EXTRACTED MATERIAL:

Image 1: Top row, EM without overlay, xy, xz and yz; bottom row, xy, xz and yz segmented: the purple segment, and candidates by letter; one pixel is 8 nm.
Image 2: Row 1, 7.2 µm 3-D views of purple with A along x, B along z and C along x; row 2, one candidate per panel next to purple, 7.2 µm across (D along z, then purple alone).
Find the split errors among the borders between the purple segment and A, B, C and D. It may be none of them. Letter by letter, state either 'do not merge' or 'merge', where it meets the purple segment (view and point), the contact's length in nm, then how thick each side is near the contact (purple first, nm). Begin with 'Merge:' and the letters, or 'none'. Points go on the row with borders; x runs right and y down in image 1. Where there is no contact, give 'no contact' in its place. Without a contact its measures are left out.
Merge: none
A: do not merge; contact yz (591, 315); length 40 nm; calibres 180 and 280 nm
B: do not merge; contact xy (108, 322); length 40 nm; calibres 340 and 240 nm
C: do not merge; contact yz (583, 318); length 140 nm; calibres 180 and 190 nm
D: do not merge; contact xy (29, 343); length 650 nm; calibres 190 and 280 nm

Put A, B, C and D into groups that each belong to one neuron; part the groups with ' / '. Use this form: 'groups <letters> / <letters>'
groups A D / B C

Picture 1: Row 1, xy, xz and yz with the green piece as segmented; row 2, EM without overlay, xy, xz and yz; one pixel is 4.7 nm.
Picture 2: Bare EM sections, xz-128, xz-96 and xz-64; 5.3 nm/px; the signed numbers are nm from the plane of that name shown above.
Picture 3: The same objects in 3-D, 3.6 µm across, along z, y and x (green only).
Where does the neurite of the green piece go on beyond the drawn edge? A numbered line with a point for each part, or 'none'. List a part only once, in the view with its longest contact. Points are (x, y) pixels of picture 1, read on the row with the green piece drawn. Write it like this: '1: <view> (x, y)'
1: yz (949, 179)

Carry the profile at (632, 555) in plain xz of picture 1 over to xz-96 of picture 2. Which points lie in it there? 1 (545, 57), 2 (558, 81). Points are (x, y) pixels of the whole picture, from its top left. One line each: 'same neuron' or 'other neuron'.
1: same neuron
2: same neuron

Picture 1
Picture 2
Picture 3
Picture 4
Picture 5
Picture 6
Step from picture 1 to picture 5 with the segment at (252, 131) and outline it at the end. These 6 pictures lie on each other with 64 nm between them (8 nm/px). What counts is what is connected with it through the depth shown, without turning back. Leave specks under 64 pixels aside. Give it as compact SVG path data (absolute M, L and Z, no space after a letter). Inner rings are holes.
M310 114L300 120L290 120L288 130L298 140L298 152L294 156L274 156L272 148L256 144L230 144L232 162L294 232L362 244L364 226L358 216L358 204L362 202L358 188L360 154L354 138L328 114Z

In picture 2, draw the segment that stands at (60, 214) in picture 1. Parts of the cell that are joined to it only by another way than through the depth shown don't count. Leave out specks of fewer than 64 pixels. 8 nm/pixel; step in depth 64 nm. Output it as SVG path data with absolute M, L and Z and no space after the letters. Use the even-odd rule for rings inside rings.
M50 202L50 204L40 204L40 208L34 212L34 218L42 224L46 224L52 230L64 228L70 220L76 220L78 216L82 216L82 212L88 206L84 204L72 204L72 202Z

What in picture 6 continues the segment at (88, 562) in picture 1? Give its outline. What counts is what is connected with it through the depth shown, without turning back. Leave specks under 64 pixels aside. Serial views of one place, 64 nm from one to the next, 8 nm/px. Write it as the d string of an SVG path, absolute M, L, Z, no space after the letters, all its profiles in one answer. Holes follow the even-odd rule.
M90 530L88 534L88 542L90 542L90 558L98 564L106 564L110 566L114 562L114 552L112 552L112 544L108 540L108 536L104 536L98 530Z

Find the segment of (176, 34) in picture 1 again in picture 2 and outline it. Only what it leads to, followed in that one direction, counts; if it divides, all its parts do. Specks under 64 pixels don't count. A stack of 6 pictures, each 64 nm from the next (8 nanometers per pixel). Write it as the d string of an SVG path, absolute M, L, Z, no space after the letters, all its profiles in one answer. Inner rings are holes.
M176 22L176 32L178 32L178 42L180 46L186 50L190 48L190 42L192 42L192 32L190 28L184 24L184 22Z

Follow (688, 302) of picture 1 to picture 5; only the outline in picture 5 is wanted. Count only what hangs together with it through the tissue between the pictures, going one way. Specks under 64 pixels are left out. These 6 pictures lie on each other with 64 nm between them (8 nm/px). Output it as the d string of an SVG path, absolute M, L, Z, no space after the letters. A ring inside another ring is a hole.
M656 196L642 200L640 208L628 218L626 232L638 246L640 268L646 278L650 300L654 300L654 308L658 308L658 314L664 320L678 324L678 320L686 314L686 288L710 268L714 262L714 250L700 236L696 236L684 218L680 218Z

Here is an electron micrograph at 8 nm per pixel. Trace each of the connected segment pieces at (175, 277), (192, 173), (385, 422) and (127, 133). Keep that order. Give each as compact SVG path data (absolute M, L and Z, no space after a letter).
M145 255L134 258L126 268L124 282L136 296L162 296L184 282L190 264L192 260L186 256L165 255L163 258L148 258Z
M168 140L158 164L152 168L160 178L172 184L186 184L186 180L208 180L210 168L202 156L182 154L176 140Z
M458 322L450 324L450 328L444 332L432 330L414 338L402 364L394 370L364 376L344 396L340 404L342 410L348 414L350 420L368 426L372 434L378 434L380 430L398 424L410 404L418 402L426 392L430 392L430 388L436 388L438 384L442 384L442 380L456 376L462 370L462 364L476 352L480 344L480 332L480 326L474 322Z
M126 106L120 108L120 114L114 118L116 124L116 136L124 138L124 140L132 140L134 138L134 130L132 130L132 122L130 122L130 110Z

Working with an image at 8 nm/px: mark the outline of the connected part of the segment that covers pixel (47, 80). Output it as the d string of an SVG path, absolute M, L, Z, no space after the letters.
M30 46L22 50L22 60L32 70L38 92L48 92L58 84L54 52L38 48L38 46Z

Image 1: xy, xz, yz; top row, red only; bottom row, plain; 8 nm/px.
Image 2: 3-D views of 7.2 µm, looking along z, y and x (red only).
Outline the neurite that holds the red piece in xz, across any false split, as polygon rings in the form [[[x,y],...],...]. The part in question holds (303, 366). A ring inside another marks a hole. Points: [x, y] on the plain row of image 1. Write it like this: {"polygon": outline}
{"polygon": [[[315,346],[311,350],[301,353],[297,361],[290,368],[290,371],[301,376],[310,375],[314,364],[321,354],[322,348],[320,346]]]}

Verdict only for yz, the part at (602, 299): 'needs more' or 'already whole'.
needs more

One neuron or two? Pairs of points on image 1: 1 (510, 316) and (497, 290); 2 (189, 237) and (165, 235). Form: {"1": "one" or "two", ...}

WHAT YOU HAVE TO DO:
Transcribe the records above with every character unchanged.

RESPONSE AREA:
Image 1: Top row, EM without overlay, xy, xz and yz; bottom row, xy, xz and yz segmented: the purple segment, and candidates by letter; one pixel is 8 nm.
Image 2: Row 1, 7.2 µm 3-D views of purple with A along x, B along z and C along x; row 2, one candidate per panel next to purple, 7.2 µm across (D along z, then purple alone).
Find the split errors among the borders between the purple segment and A, B, C and D. It may be none of them. Letter by letter, state either 'do not merge' or 'merge', where it meets the purple segment (view and point), the contact's length in nm, then how thick each side is near the contact (purple first, nm). Begin with 'Merge:' and the letters, or 'none'. Points go on the row with borders; x runs right and y down in image 1. Where there is no contact, give 'no contact' in its place. Without a contact its measures are left out.
Merge: none
A: do not merge; contact yz (591, 315); length 40 nm; calibres 180 and 280 nm
B: do not merge; contact xy (108, 322); length 40 nm; calibres 340 and 240 nm
C: do not merge; contact yz (583, 318); length 140 nm; calibres 180 and 190 nm
D: do not merge; contact xy (29, 343); length 650 nm; calibres 190 and 280 nm

Put A, B, C and D into groups that each belong to one neuron; part the groups with ' / '. Use this form: 'groups <letters> / <letters>'
groups A D / B C

Picture 1: Row 1, xy, xz and yz with the green piece as segmented; row 2, EM without overlay, xy, xz and yz; one pixel is 4.7 nm.
Picture 2: Bare EM sections, xz-128, xz-96 and xz-64; 5.3 nm/px; the signed numbers are nm from the plane of that name shown above.
Picture 3: The same objects in 3-D, 3.6 µm across, along z, y and x (green only).
Where does the neurite of the green piece go on beyond the drawn edge? A numbered line with a point for each part, or 'none'. List a part only once, in the view with its longest contact. Points are (x, y) pixels of picture 1, read on the row with the green piece drawn. Write it like this: '1: <view> (x, y)'
1: yz (949, 179)

Carry the profile at (632, 555) in plain xz of picture 1 over to xz-96 of picture 2. Which points lie in it there? 1 (545, 57), 2 (558, 81). Points are (x, y) pixels of the whole picture, from its top left. One line each: 'same neuron' or 'other neuron'.
1: same neuron
2: same neuron

Picture 1
Picture 2
Picture 3
Picture 4
Picture 5
Picture 6
Step from picture 1 to picture 5 with the segment at (252, 131) and outline it at the end. These 6 pictures lie on each other with 64 nm between them (8 nm/px). What counts is what is connected with it through the depth shown, without turning back. Leave specks under 64 pixels aside. Give it as compact SVG path data (absolute M, L and Z, no space after a letter). Inner rings are holes.
M310 114L300 120L290 120L288 130L298 140L298 152L294 156L274 156L272 148L256 144L230 144L232 162L294 232L362 244L364 226L358 216L358 204L362 202L358 188L360 154L354 138L328 114Z

In picture 2, draw the segment that stands at (60, 214) in picture 1. Parts of the cell that are joined to it only by another way than through the depth shown don't count. Leave out specks of fewer than 64 pixels. 8 nm/pixel; step in depth 64 nm. Output it as SVG path data with absolute M, L and Z and no space after the letters. Use the even-odd rule for rings inside rings.
M50 202L50 204L40 204L40 208L34 212L34 218L42 224L46 224L52 230L64 228L70 220L76 220L78 216L82 216L82 212L88 206L84 204L72 204L72 202Z

What in picture 6 continues the segment at (88, 562) in picture 1? Give its outline. What counts is what is connected with it through the depth shown, without turning back. Leave specks under 64 pixels aside. Serial views of one place, 64 nm from one to the next, 8 nm/px. Write it as the d string of an SVG path, absolute M, L, Z, no space after the letters, all its profiles in one answer. Holes follow the even-odd rule.
M90 530L88 534L88 542L90 542L90 558L98 564L106 564L110 566L114 562L114 552L112 552L112 544L108 540L108 536L104 536L98 530Z

Find the segment of (176, 34) in picture 1 again in picture 2 and outline it. Only what it leads to, followed in that one direction, counts; if it divides, all its parts do. Specks under 64 pixels don't count. A stack of 6 pictures, each 64 nm from the next (8 nanometers per pixel). Write it as the d string of an SVG path, absolute M, L, Z, no space after the letters, all its profiles in one answer. Inner rings are holes.
M176 22L176 32L178 32L178 42L180 46L186 50L190 48L190 42L192 42L192 32L190 28L184 24L184 22Z

Follow (688, 302) of picture 1 to picture 5; only the outline in picture 5 is wanted. Count only what hangs together with it through the tissue between the pictures, going one way. Specks under 64 pixels are left out. These 6 pictures lie on each other with 64 nm between them (8 nm/px). Output it as the d string of an SVG path, absolute M, L, Z, no space after the letters. A ring inside another ring is a hole.
M656 196L642 200L640 208L628 218L626 232L638 246L640 268L646 278L650 300L654 300L654 308L658 308L658 314L664 320L678 324L678 320L686 314L686 288L710 268L714 262L714 250L700 236L696 236L684 218L680 218Z

Here is an electron micrograph at 8 nm per pixel. Trace each of the connected segment pieces at (175, 277), (192, 173), (385, 422) and (127, 133). Keep that order. Give each as compact SVG path data (absolute M, L and Z, no space after a letter).
M145 255L134 258L126 268L124 282L136 296L162 296L184 282L190 264L192 260L186 256L165 255L163 258L148 258Z
M168 140L158 164L152 168L160 178L172 184L186 184L186 180L208 180L210 168L202 156L182 154L176 140Z
M458 322L450 324L450 328L444 332L432 330L414 338L402 364L394 370L364 376L344 396L340 404L342 410L348 414L350 420L368 426L372 434L378 434L380 430L398 424L410 404L418 402L426 392L430 392L430 388L436 388L438 384L442 384L442 380L456 376L462 370L462 364L476 352L480 344L480 332L480 326L474 322Z
M126 106L120 108L120 114L114 118L116 124L116 136L124 138L124 140L132 140L134 138L134 130L132 130L132 122L130 122L130 110Z

Working with an image at 8 nm/px: mark the outline of the connected part of the segment that covers pixel (47, 80). Output it as the d string of an SVG path, absolute M, L, Z, no space after the letters.
M30 46L22 50L22 60L32 70L38 92L48 92L58 84L54 52L38 48L38 46Z

Image 1: xy, xz, yz; top row, red only; bottom row, plain; 8 nm/px.
Image 2: 3-D views of 7.2 µm, looking along z, y and x (red only).
Outline the neurite that holds the red piece in xz, across any false split, as polygon rings in the form [[[x,y],...],...]. The part in question holds (303, 366). A ring inside another marks a hole. Points: [x, y] on the plain row of image 1. Write it like this: {"polygon": outline}
{"polygon": [[[315,346],[311,350],[301,353],[297,361],[290,368],[290,371],[301,376],[310,375],[314,364],[321,354],[322,348],[320,346]]]}

Verdict only for yz, the part at (602, 299): 'needs more' or 'already whole'.
needs more

One neuron or two? Pairs of points on image 1: 1 (510, 316) and (497, 290); 2 (189, 237) and (165, 235). Form: {"1": "one" or "two", ...}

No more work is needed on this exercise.